Set of tasks
A - In the ublk email, which io_uring operation do the ublk driver and ublksrv use to communicate?
B - Summarize the ublk email in two sentences, please.
C - Name every person listed by name in the Cc field of the ublk email.

Passage shown
#####

Received-SPF: pass (google.com: domain of linux-kernel-owner@vger.kernel.org designates 2620:137:e000::1:20 as permitted sender) client-ip=2620:137:e000::1:20;
Date:   Tue, 5 Jul 2022 16:12:19 +0800
From:   Ming Lei <ming.lei@redhat.com>
To:     Ziyang Zhang <ZiyangZhang@linux.alibaba.com>
Cc:     Gabriel Krisman Bertazi <krisman@collabora.com>,
        Jens Axboe <axboe@kernel.dk>, linux-block@vger.kernel.org,
        Harris James R <james.r.harris@intel.com>,
        linux-kernel@vger.kernel.org, io-uring@vger.kernel.org,
        Xiaoguang Wang <xiaoguang.wang@linux.alibaba.com>,
        Stefan Hajnoczi <stefanha@redhat.com>, ming.lei@redhat.com
Subject: Re: [PATCH V3 1/1] ublk: add io_uring based userspace block driver
Message-ID: <YsPyY0qiERHeg/XK@T590>
References: <20220628160807.148853-1-ming.lei@redhat.com>
 <20220628160807.148853-2-ming.lei@redhat.com>
 <8735fg4jhb.fsf@collabora.com>
 <ebd6754e-57bf-88a7-df04-3f38864b0c52@linux.alibaba.com>
MIME-Version: 1.0
Content-Type: text/plain; charset=us-ascii
Content-Disposition: inline
In-Reply-To: <ebd6754e-57bf-88a7-df04-3f38864b0c52@linux.alibaba.com>
Precedence: bulk

On Tue, Jul 05, 2022 at 12:16:07PM +0800, Ziyang Zhang wrote:
> On 2022/7/5 06:10, Gabriel Krisman Bertazi wrote:
> > Ming Lei <ming.lei@redhat.com> writes:
> > 
> >> This is the driver part of userspace block driver(ublk driver), the other
> >> part is userspace daemon part(ublksrv)[1].
> >>
> >> The two parts communicate by io_uring's IORING_OP_URING_CMD with one
> >> shared cmd buffer for storing io command, and the buffer is read only for
> >> ublksrv, each io command is indexed by io request tag directly, and
> >> is written by ublk driver.
> >>
> >> For example, when one READ io request is submitted to ublk block driver, ublk
> >> driver stores the io command into cmd buffer first, then completes one
> >> IORING_OP_URING_CMD for notifying ublksrv, and the URING_CMD is issued to
> >> ublk driver beforehand by ublksrv for getting notification of any new io request,
> >> and each URING_CMD is associated with one io request by tag.
> >>
> >> After ublksrv gets the io command, it translates and handles the ublk io
> >> request, such as, for the ublk-loop target, ublksrv translates the request
> >> into same request on another file or disk, like the kernel loop block
> >> driver. In ublksrv's implementation, the io is still handled by io_uring,
> >> and share same ring with IORING_OP_URING_CMD command. When the target io
> >> request is done, the same IORING_OP_URING_CMD is issued to ublk driver for
> >> both committing io request result and getting future notification of new
> >> io request.

#####

Supplied material
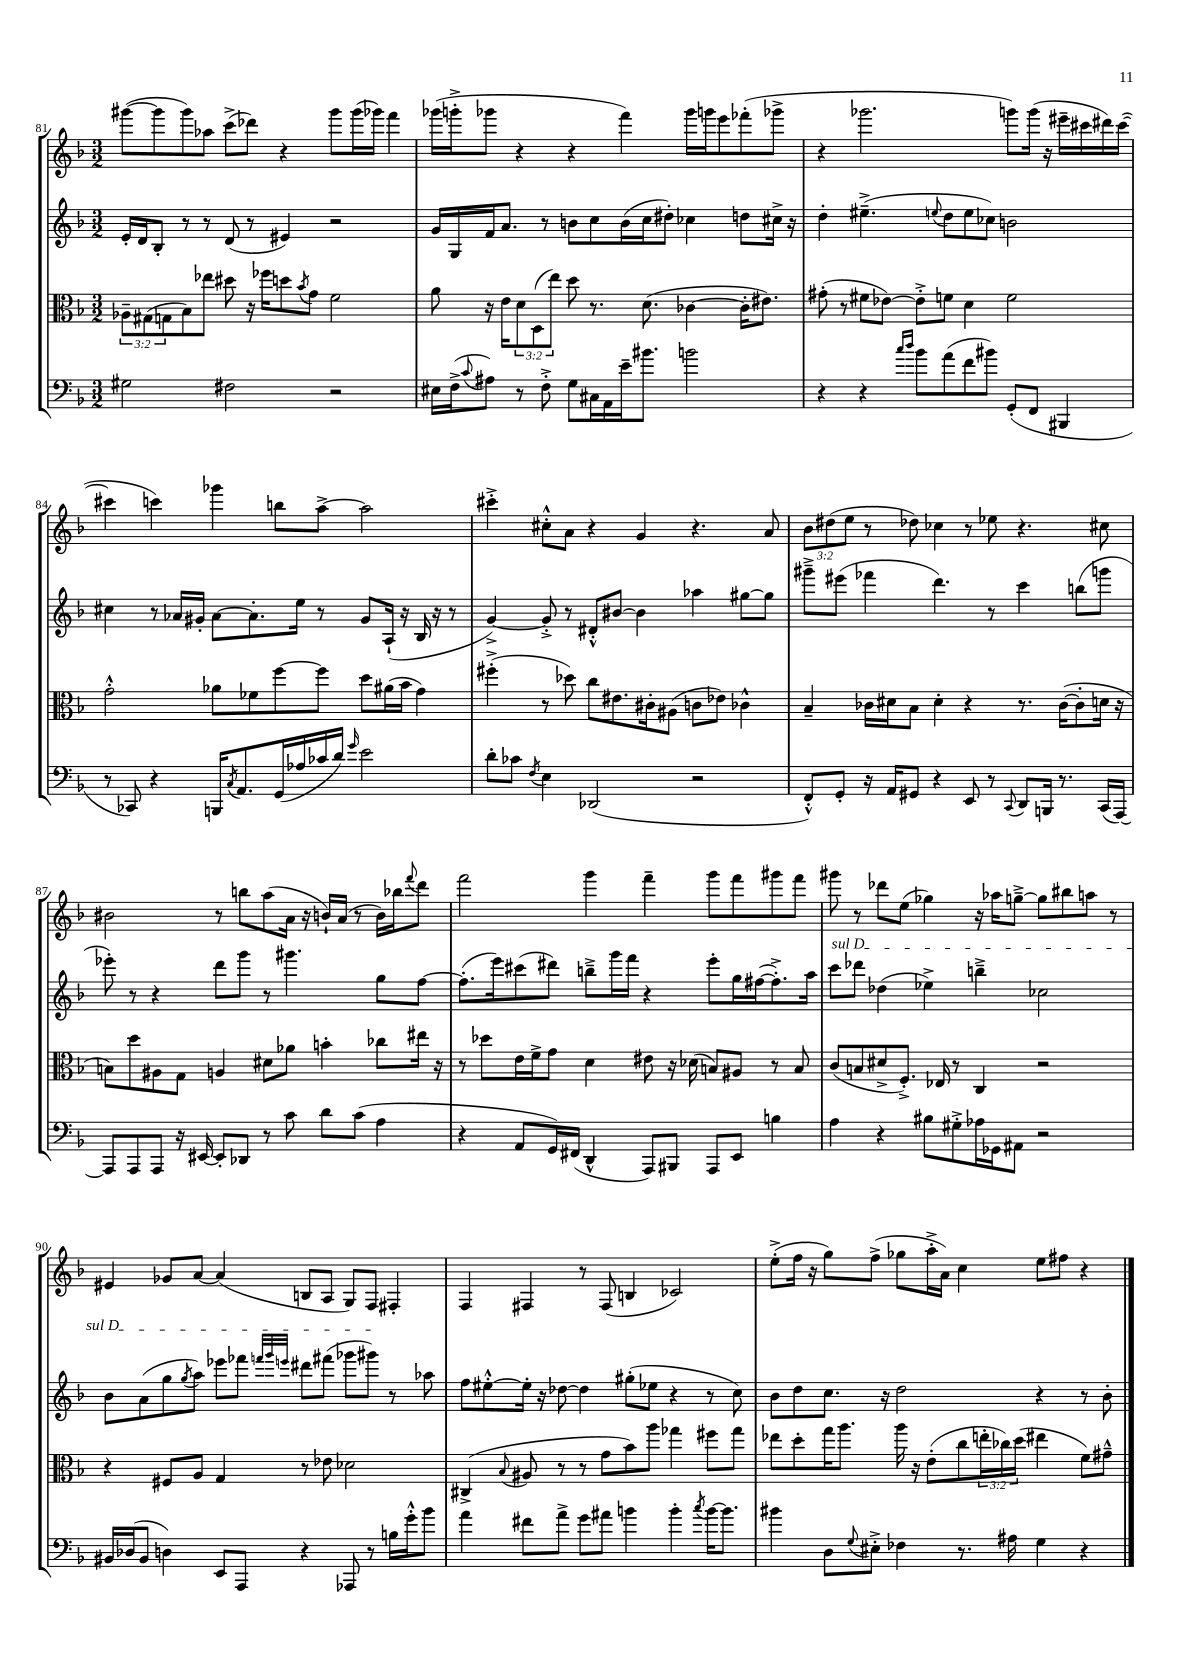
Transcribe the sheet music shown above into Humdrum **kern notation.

**kern	**kern	**kern	**kern
*staff4	*staff3	*staff2	*staff1
*clefF4	*clefC3	*clefG2	*clefG2
*k[b-]	*k[b-]	*k[b-]	*k[b-]
*M3/2	*M3/2	*M3/2	*M3/2
2G#	12A-~	16e'	([8ggg#
.	.	16d	.
.	(12G#	.	.
.	.	8B-'	8ggg#]
.	12G	.	.
.	8B-)	8r	8ggg#)
.	8ee-	8r	8aa-
2F#	8dd#	(8d	(8ccc^
.	16r	8r	8ddd-)
.	16ff-	.	.
.	8dd	4e#)	4r
.	8qb-	.	.
.	8g	.	.
2r	2f	2r	8ggg#
.	.	.	(16ggg#
.	.	.	16ggg-)
.	.	.	4fff
=	=	=	=
16E#	8a	16g	(16ggg-
(16F^	.	16G	16ggg'^
8qqc	.	.	.
8A#)	16r	16f	8ggg-
.	16e	8.a	.
8r	12d	.	4r
.	(12D	.	.
8F'^	.	8r	.
.	12ee)	.	.
8G	8dd	8b	4r
16C#	8.r	8cc	.
16AA	.	.	.
16e~	.	(16b	4fff)
8.b#	(8.d	16cc	.
.	.	8dd#')	.
2b	[4c-	4cc-	16ggg-
.	.	.	16ggg
.	.	.	8eee
.	16c-']	8dd	(8fff-'
.	8.e#)	.	.
.	.	16cc#^	8ggg-^
.	.	16r	.
=	=	=	=
4r	(8g#'	4dd'	4r
.	8r	.	.
4r	8f#	(4.ee#~^	2.ggg-
.	[8e-)	.	.
16qqcc	.	.	.
16qqdd	.	.	.
8b-	8e-'^]	.	.
.	.	8qqee	.
(8a	8f	8dd	.
8f	4d	8ee	.
8b#)	.	8cc-)	.
(8GG'	2f	2b	8ggg)
8FF	.	.	(16ggg
.	.	.	16r
4BBB#	.	.	16eee#~
.	.	.	16ccc#
.	.	.	16ddd#)
.	.	.	([16ccc#
=	=	=	=
8r	2g'^^	4cc#	4ccc#]
8CC-)	.	.	.
4r	.	8r	4ccc)
.	.	16a-	.
.	.	16g#'	.
16BBB	8a-	[8a-	4ggg-
8qC	.	.	.
8.AA	.	.	.
.	8f-	8.a-']	.
(16GG	[8ff	.	8bb
16A-	.	16ee	.
16c-	8ff]	8r	[8aa^
16d)	.	.	.
16qqg	.	.	.
2e	8dd	8g#	2aa]
.	(16a#	(16A`	.
.	16b-	16r	.
.	4g)	16B-	.
.	.	16r	.
.	.	8r	.
=	=	=	=
8d'	(4ff#'^	[4g^)	4ccc#'^
8c-	.	.	.
8qF	.	.	.
4E	8r	8g'^]	8cc#'^^
.	8dd-)	8r	8a
(2DD-	8cc	8d#'^^	4r
.	8.e#	[8b#	.
.	.	4b#]	4g
.	16c#'	.	.
.	(8A#	.	.
2r	8c	4aa-	4.r
.	8e-)	.	.
.	4c-^^	[8gg#	.
.	.	8gg#]	8a
=	=	=	=
8FF'^^)	4B-~	8ggg#~^	12b-
.	.	.	(12dd#
8GG'	.	(8eee#	.
.	.	.	12ee
16r	16c-	4fff-	8r
16AA	16d#	.	.
8GG#	8B-	.	8dd-)
4r	4d#'	4.ddd)	4cc-
8EE	4r	.	8r
8r	.	8r	8ee-
8qqCC	.	.	.
8DD	8.r	4ccc	4.r
16BBB	.	.	.
8.r	([16c-	.	.
.	8c-']	(8bb	.
(16CC	16d	8ggg	8cc#
[16AAA)	16r	.	.
=	=	=	=
8AAA]	8B)	8eee-')	2b#
8AAA	8dd	8r	.
8AAA	8A#	4r	.
16r	8G	.	.
[16EE#	.	.	.
8EE#']	4A	8ddd	8r
8DD-	.	8ggg	8bb
8r	8d#	8r	(8aa
8c	8a-	4.ggg#	16a
.	.	.	16r
8d	4b'	.	16b`)
.	.	.	(16a
(8c	.	.	8r
4A	8cc-	8gg	16b)
.	.	.	16bb-
.	.	.	8qqfff
.	16ee#	[8ff	8ddd
.	16r	.	.
=	=	=	=
4r	8r	(8.ff']	2fff
.	8dd-	.	.
.	.	16eee)	.
8AA	16e	(8ccc#	.
.	16f^	.	.
16GG)	8g	8ddd#)	.
(16FF#	.	.	.
4DD^^	4d	8bb~^	4ggg
.	.	16ggg	.
.	.	16fff	.
8AAA)	8e#	4r	4fff~
8BBB#	16r	.	.
.	(16d-	.	.
8AAA	8B)	8eee'	8ggg
8EE	8A#	16gg	8fff
.	.	([16ff#	.
4B	8r	8.ff#'^])	8ggg#
.	8B	.	8fff
.	.	16aa	.
=	=	=	=
4A	(8c	8ccc	8ggg#
.	8B	8ddd-	8r
4r	8d#^	(4dd-	8ddd-
.	8.F'^)	.	(8ee
8B#	.	4ee-^)	4gg-)
.	16E-	.	.
8G#'^	8r	.	.
16A-	4C	4bb~^	16r
16GG-	.	.	16aa-
8AA#	.	.	[8gg~^
2r	2r	2cc-	8gg]
.	.	.	8bb#
.	.	.	8aa
.	.	.	8r
=	=	=	=
16BB#	4r	8b-	4e#
(16D-	.	.	.
8BB#	.	(8a	.
4D)	8F#	8gg	8g-
.	.	8qgg	.
.	8A	8aa)	[8a
8EE	4G	8eee-	(4a]
8AAA	.	8fff-	.
.	.	32qqfff	.
.	.	32qqggg	.
.	.	32qqeee	.
4r	8r	8ddd#	8B
.	8e-	(8fff#	8A
8AAA-	2d-	8ggg-	8G)
8r	.	8ggg#)	8F
16B	.	8r	4F#'
16g'^^	.	.	.
8b-	.	8aa-	.
=	=	=	=
4a	(4C#^	8ff	4F
.	.	[8ee#'^^	.
.	8qqB-	.	.
8f#	8A#	16ee#']	4F#
.	.	16r	.
8a^	8r	[8dd-	.
8g	8r	4dd-]	8r
8a#	8g	.	(8F#
4b	8b-)	(8gg#'	4B
.	8aa	8ee-	.
4b'	4gg-	4r	2c-)
8qcc	.	.	.
[16b	8ff#	8r	.
8.b]	.	.	.
.	8gg-	8cc)	.
=	=	=	=
4b#	8ee-	8b-	(8ee'^
.	8dd'	8dd	16ff
.	.	.	16r
8D	16gg	8.cc	8gg)
.	8.aa	.	.
8qqG	.	.	.
8E#'^	.	.	(8ff^
.	.	16r	.
4F-	16aa	2dd	8gg-
.	16r	.	.
.	(8e'	.	16aa'^
.	.	.	16a)
8.r	8cc	.	4cc
.	24ee'	.	.
.	24cc-)	.	.
16A#	.	.	.
.	(24dd	.	.
4G	4ee#	4r	8ee
.	.	.	8ff#
4r	8f)	8r	4r
.	8g#~^^	8b-'	.
==	==	==	==
*-	*-	*-	*-
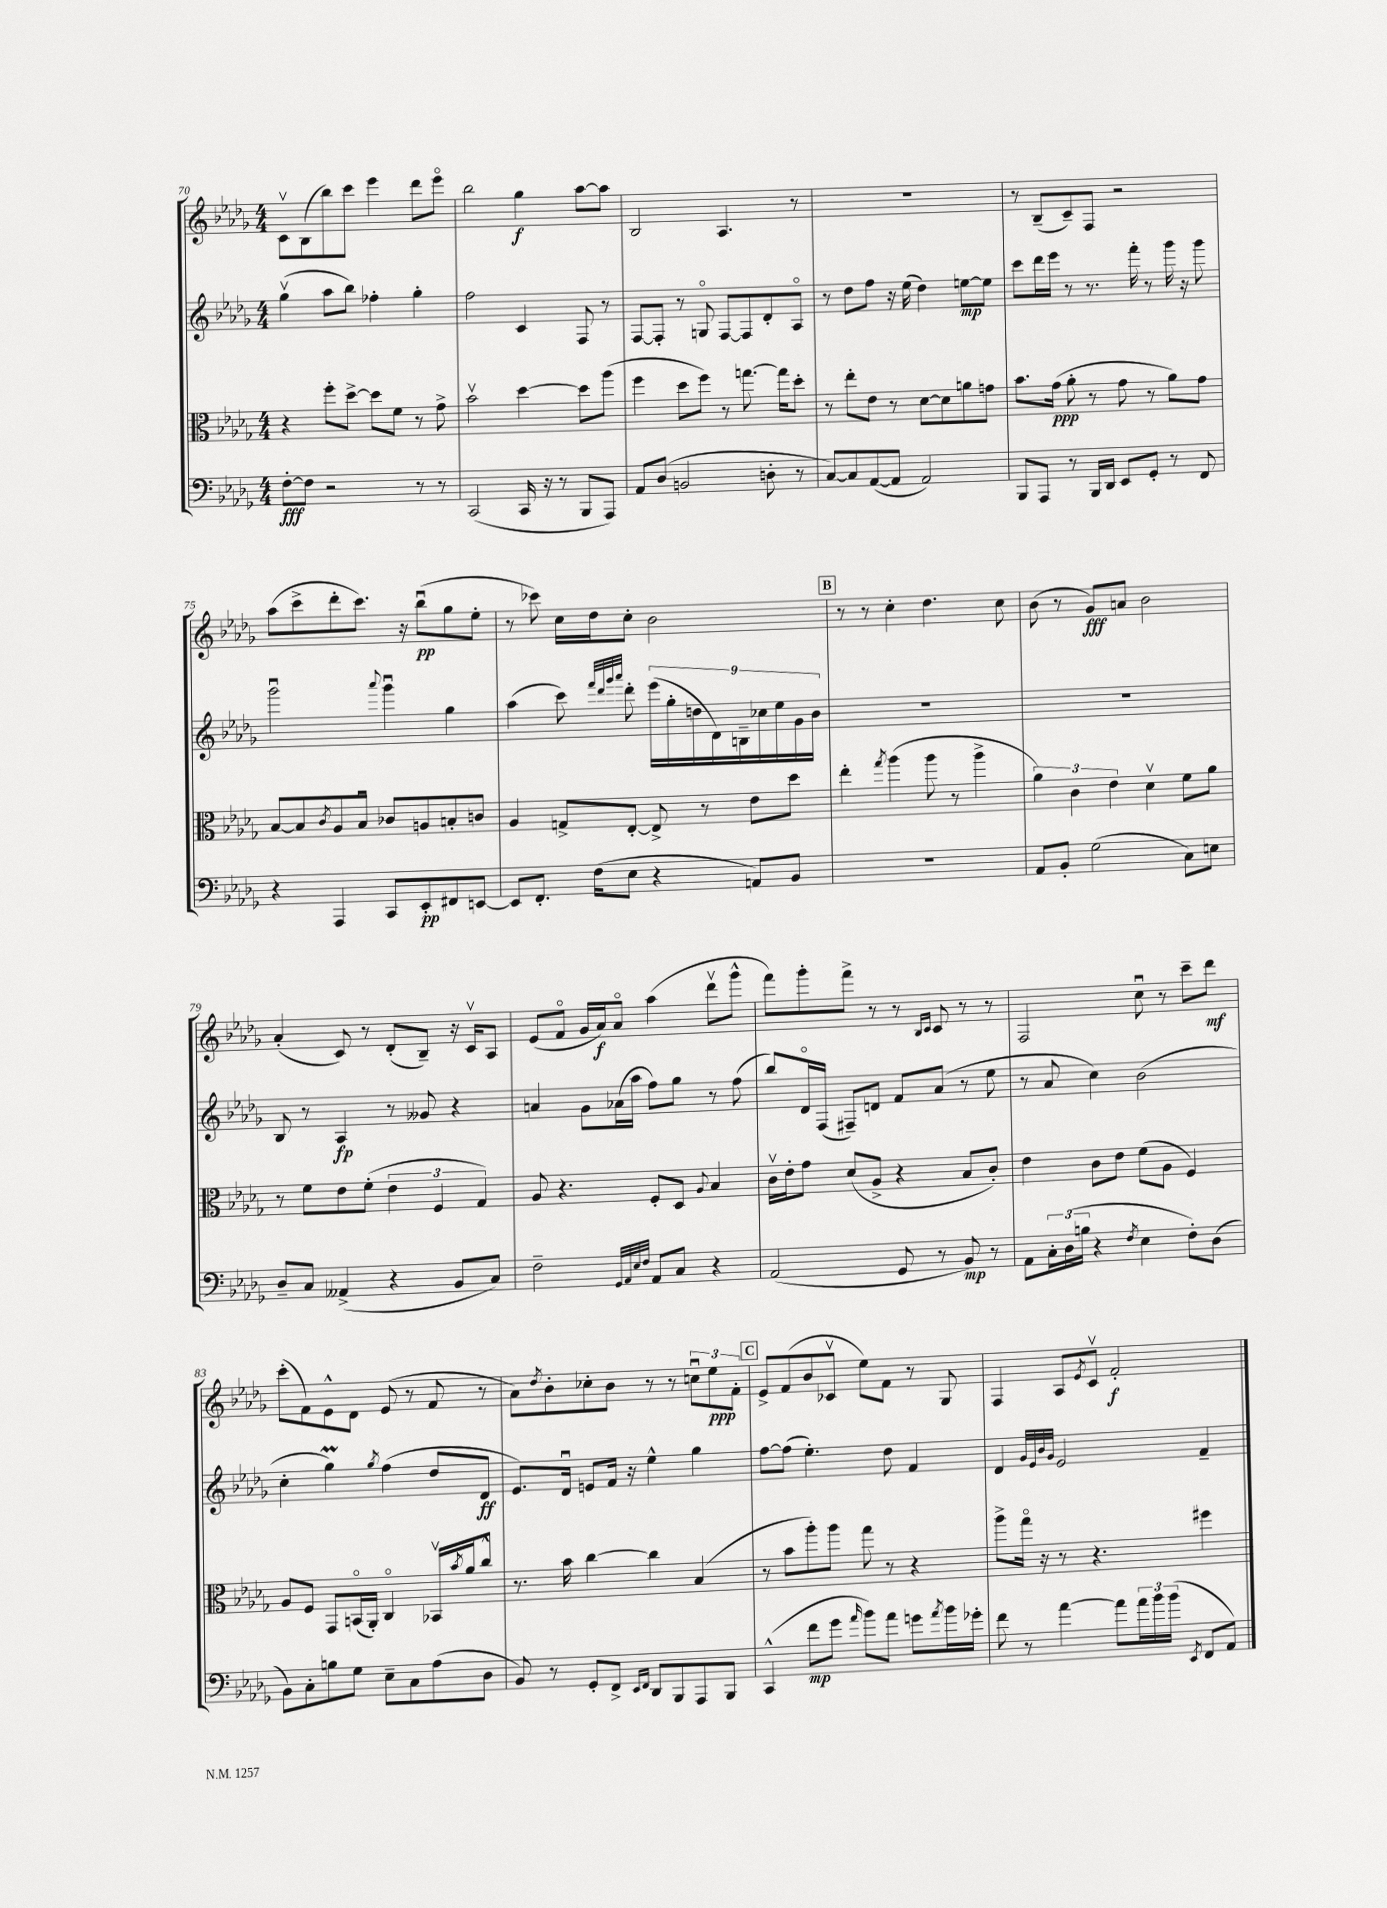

#####

In response
A - IORING_OP_URING_CMD

B - The userspace block driver has a driver part (ublk driver) and a userspace daemon part (ublksrv), which communicate through io_uring's IORING_OP_URING_CMD using a shared command buffer that is read-only for ublksrv and indexed by io request tag. When an io request arrives, the driver stores the io command and completes a URING_CMD to notify ublksrv, which handles the request (for the ublk-loop target, as the same request on another file or disk) and then issues the same URING_CMD again to commit the result and get notified of new requests.

C - Gabriel Krisman Bertazi, Jens Axboe, Harris James R, Xiaoguang Wang, Stefan Hajnoczi